When I came to the Breede River, I never imagined that what we would find out, in just two short weeks, would take the investigation so far forward and actually give likely answers to the big questions about sharks in this river. Our capture of two large males and the fact that no small sharks are ever caught pretty much rules out that bull sharks are using the river as a nursery, as a place to release their young. Instead, they seem to come here during the warmer months of the year primarily to feed. But this is not normal bull shark feeding behavior. Here they are feeding in a very specific, intelligent way. Rather than wasting energy chasing free-swimming fish, they are taking it from anglers’ lines, like plucking fruit from a tree. This is like a form of protection payment. They take a percentage of the anglers’ catch and, in return, they leave humans alone.
This is truly a remarkable coexistence—but it is also very fragile. Specifically, there are two things that could threaten it. The first is a decline in numbers of grunter, its normal prey. This is already starting to happen thanks to some anglers being creative in their interpretation of regulations. To avoid ambiguity, this should be two grunter per boat (or, better, none) instead of two for everybody in the boat. Humans find grunter tasty too, but this regulation would be easier for fishermen to swallow if the reason were made clear.
The second necessary measure is to protect the sharks: forbid all fishing for them. Both the sharks I caught were observed to go back to their normal routine of taking grunters from anglers’ lines, but if anything happened to make them wary of their normal prey, they could revert to normal, opportunistic bull shark behavior, namely checking
out any living creature they come across. Regular attempts to catch them would be sure to do this. As we have learned, they won’t be hooked on heavy gear; however, on light gear they are extremely hard to bring in. Just a few break-offs could be enough to have them changing their diet. It would be the classic unintended consequence, so common when humans interfere with nature, but in this case it’s one that the application of forethought can help avoid. It’s also a classic illustration of the best way to deal with fear: instead of wanting to destroy the thing that you are afraid of, the answer often lies in simply understanding it.
CHAPTER 15
BOL KATA
VEN: Now, Piscator, where will you begin to fish?
PISC: We are not yet come to a likely place, I must walk a mile further yet, before I begin.

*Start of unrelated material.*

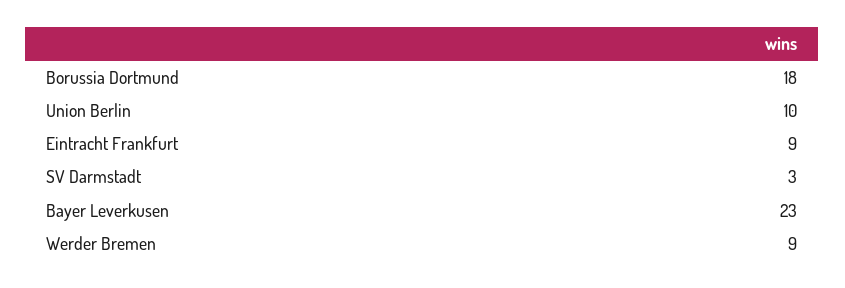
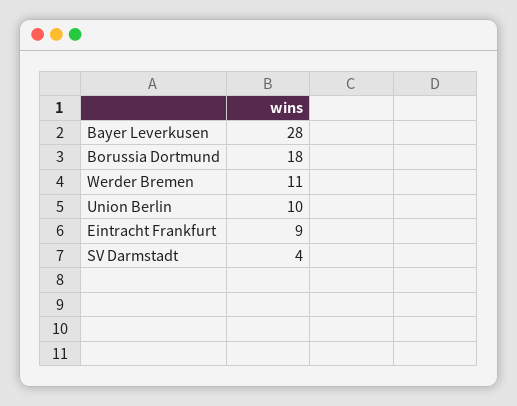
SV Darmstadt: 3 -> 4
Bayer Leverkusen: 23 -> 28
Werder Bremen: 9 -> 11

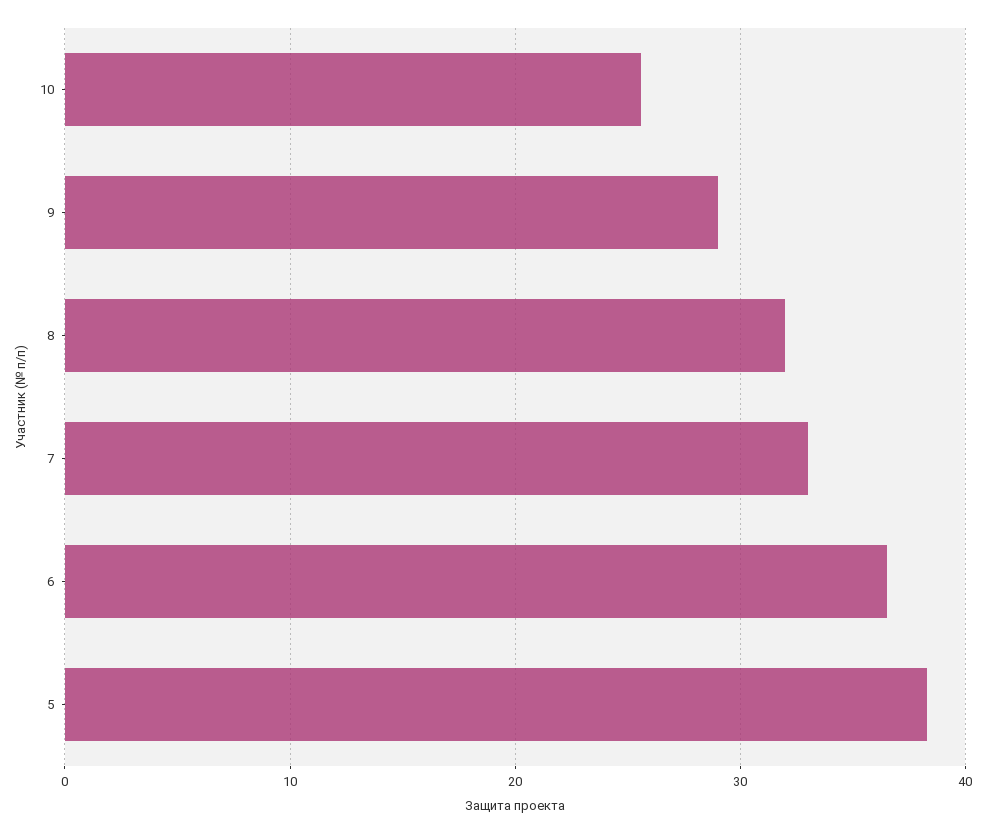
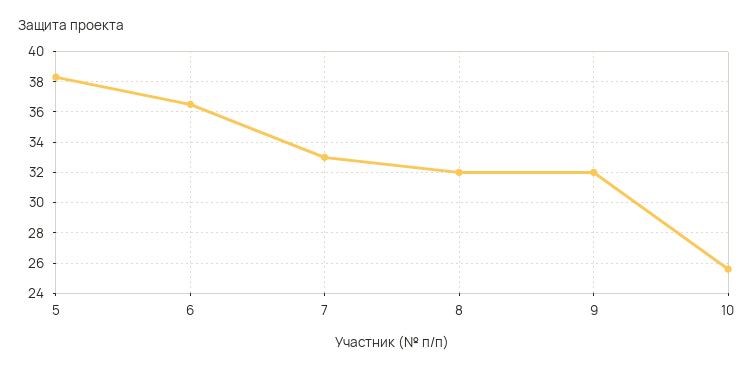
9: 29 -> 32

Izaak Walton, The Compleat Angler, 1653
AT THE END OF A SWELTERING DAY in the tropical lowland forest of Papua New Guinea (PNG), Francis Sambin takes off his clothes and gets into waist-deep water at the edge of the mud-brown Sepik River. As he takes a cooling wash, something bumps against him. He brushes it away, but the next moment sharp teeth are clamping and then tearing his genitals. He is so severely mutilated that he bleeds to death. It is 2002, and the local Pidgin language, based on a simplified version of English, gives the mystery perpetrator a graphic name: bol kata.
Sometime later, washing in the same stretch of river, Nick Sakat feels something touch his leg. He kicks it away, but it fastens onto his foot and pulls him toward deeper water. Terrified and confused, he makes a grab for a moored log raft—his family’s washing platform—and manages to drag himself onto its surface. There is nothing in the native fauna that makes a bite mark like the gushing wound in his foot, a mark that resembles, in shape and size, the imprints of human teeth. He can only think it is an underwater spirit—an invisible person.